*** Opening of Data extract ***
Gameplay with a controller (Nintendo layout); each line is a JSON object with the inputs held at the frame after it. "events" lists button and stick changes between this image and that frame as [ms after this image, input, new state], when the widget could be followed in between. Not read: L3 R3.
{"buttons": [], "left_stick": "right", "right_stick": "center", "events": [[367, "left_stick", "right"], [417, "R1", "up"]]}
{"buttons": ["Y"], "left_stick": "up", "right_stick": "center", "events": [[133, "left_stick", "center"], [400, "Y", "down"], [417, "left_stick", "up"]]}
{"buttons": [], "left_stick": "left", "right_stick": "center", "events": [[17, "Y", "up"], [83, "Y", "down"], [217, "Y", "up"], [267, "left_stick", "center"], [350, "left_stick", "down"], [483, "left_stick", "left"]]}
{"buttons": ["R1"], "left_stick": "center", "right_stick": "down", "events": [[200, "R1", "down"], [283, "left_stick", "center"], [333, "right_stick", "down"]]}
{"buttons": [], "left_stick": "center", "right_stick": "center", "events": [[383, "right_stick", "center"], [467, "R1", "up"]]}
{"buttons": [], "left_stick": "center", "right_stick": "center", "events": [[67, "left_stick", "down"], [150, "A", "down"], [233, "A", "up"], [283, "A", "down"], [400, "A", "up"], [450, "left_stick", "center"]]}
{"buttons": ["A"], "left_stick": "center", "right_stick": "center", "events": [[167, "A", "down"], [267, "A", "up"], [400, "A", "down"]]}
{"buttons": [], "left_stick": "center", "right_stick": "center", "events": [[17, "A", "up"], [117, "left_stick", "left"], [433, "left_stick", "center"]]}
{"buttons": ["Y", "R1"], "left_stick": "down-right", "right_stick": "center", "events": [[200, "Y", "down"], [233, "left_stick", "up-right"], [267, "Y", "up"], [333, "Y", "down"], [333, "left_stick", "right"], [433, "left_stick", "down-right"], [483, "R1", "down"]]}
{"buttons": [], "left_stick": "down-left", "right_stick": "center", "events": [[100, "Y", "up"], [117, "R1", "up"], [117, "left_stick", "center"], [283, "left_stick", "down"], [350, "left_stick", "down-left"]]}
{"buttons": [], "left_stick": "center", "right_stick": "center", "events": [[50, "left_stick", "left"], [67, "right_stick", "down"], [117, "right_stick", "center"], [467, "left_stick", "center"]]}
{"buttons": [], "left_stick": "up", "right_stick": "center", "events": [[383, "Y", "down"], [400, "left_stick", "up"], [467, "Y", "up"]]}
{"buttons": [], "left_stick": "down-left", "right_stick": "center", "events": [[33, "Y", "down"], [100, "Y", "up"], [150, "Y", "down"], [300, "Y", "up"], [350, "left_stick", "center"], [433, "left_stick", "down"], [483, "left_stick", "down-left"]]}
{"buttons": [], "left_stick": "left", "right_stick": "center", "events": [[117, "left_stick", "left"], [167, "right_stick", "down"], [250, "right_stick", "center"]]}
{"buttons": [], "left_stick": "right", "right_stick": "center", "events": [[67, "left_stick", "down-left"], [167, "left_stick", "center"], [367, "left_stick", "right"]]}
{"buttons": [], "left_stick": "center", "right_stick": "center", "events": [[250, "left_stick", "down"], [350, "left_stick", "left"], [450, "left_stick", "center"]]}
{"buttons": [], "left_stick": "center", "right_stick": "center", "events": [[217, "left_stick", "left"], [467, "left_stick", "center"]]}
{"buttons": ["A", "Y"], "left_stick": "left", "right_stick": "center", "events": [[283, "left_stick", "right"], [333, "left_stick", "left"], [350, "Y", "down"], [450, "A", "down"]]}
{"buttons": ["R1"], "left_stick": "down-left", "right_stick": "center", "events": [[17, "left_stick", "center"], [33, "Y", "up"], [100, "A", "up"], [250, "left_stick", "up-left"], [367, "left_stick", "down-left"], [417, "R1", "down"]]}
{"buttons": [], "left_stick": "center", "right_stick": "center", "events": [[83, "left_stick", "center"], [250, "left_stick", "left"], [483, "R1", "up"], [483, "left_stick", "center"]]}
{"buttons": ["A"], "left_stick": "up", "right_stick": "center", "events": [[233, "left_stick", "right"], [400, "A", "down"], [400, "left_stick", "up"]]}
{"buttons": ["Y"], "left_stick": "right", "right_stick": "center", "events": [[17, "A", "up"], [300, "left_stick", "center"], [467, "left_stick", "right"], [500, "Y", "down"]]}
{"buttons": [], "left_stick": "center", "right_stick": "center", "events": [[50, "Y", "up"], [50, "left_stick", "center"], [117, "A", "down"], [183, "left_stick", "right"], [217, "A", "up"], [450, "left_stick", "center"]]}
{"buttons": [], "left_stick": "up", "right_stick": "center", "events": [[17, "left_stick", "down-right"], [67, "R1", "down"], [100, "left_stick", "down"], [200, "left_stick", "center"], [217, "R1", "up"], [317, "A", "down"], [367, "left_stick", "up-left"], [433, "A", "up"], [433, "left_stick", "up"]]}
*** Close of Data extract ***
> What you need to do:
Could you retype each record exactly as it appears?

> Solution to this task:
Gameplay with a controller (Nintendo layout); each line is a JSON object with the inputs held at the frame after it. "events" lists button and stick changes between this image and that frame as [ms after this image, input, new state], when the widget could be followed in between. Not read: L3 R3.
{"buttons": [], "left_stick": "right", "right_stick": "center", "events": [[367, "left_stick", "right"], [417, "R1", "up"]]}
{"buttons": ["Y"], "left_stick": "up", "right_stick": "center", "events": [[133, "left_stick", "center"], [400, "Y", "down"], [417, "left_stick", "up"]]}
{"buttons": [], "left_stick": "left", "right_stick": "center", "events": [[17, "Y", "up"], [83, "Y", "down"], [217, "Y", "up"], [267, "left_stick", "center"], [350, "left_stick", "down"], [483, "left_stick", "left"]]}
{"buttons": ["R1"], "left_stick": "center", "right_stick": "down", "events": [[200, "R1", "down"], [283, "left_stick", "center"], [333, "right_stick", "down"]]}
{"buttons": [], "left_stick": "center", "right_stick": "center", "events": [[383, "right_stick", "center"], [467, "R1", "up"]]}
{"buttons": [], "left_stick": "center", "right_stick": "center", "events": [[67, "left_stick", "down"], [150, "A", "down"], [233, "A", "up"], [283, "A", "down"], [400, "A", "up"], [450, "left_stick", "center"]]}
{"buttons": ["A"], "left_stick": "center", "right_stick": "center", "events": [[167, "A", "down"], [267, "A", "up"], [400, "A", "down"]]}
{"buttons": [], "left_stick": "center", "right_stick": "center", "events": [[17, "A", "up"], [117, "left_stick", "left"], [433, "left_stick", "center"]]}
{"buttons": ["Y", "R1"], "left_stick": "down-right", "right_stick": "center", "events": [[200, "Y", "down"], [233, "left_stick", "up-right"], [267, "Y", "up"], [333, "Y", "down"], [333, "left_stick", "right"], [433, "left_stick", "down-right"], [483, "R1", "down"]]}
{"buttons": [], "left_stick": "down-left", "right_stick": "center", "events": [[100, "Y", "up"], [117, "R1", "up"], [117, "left_stick", "center"], [283, "left_stick", "down"], [350, "left_stick", "down-left"]]}
{"buttons": [], "left_stick": "center", "right_stick": "center", "events": [[50, "left_stick", "left"], [67, "right_stick", "down"], [117, "right_stick", "center"], [467, "left_stick", "center"]]}
{"buttons": [], "left_stick": "up", "right_stick": "center", "events": [[383, "Y", "down"], [400, "left_stick", "up"], [467, "Y", "up"]]}
{"buttons": [], "left_stick": "down-left", "right_stick": "center", "events": [[33, "Y", "down"], [100, "Y", "up"], [150, "Y", "down"], [300, "Y", "up"], [350, "left_stick", "center"], [433, "left_stick", "down"], [483, "left_stick", "down-left"]]}
{"buttons": [], "left_stick": "left", "right_stick": "center", "events": [[117, "left_stick", "left"], [167, "right_stick", "down"], [250, "right_stick", "center"]]}
{"buttons": [], "left_stick": "right", "right_stick": "center", "events": [[67, "left_stick", "down-left"], [167, "left_stick", "center"], [367, "left_stick", "right"]]}
{"buttons": [], "left_stick": "center", "right_stick": "center", "events": [[250, "left_stick", "down"], [350, "left_stick", "left"], [450, "left_stick", "center"]]}
{"buttons": [], "left_stick": "center", "right_stick": "center", "events": [[217, "left_stick", "left"], [467, "left_stick", "center"]]}
{"buttons": ["A", "Y"], "left_stick": "left", "right_stick": "center", "events": [[283, "left_stick", "right"], [333, "left_stick", "left"], [350, "Y", "down"], [450, "A", "down"]]}
{"buttons": ["R1"], "left_stick": "down-left", "right_stick": "center", "events": [[17, "left_stick", "center"], [33, "Y", "up"], [100, "A", "up"], [250, "left_stick", "up-left"], [367, "left_stick", "down-left"], [417, "R1", "down"]]}
{"buttons": [], "left_stick": "center", "right_stick": "center", "events": [[83, "left_stick", "center"], [250, "left_stick", "left"], [483, "R1", "up"], [483, "left_stick", "center"]]}
{"buttons": ["A"], "left_stick": "up", "right_stick": "center", "events": [[233, "left_stick", "right"], [400, "A", "down"], [400, "left_stick", "up"]]}
{"buttons": ["Y"], "left_stick": "right", "right_stick": "center", "events": [[17, "A", "up"], [300, "left_stick", "center"], [467, "left_stick", "right"], [500, "Y", "down"]]}
{"buttons": [], "left_stick": "center", "right_stick": "center", "events": [[50, "Y", "up"], [50, "left_stick", "center"], [117, "A", "down"], [183, "left_stick", "right"], [217, "A", "up"], [450, "left_stick", "center"]]}
{"buttons": [], "left_stick": "up", "right_stick": "center", "events": [[17, "left_stick", "down-right"], [67, "R1", "down"], [100, "left_stick", "down"], [200, "left_stick", "center"], [217, "R1", "up"], [317, "A", "down"], [367, "left_stick", "up-left"], [433, "A", "up"], [433, "left_stick", "up"]]}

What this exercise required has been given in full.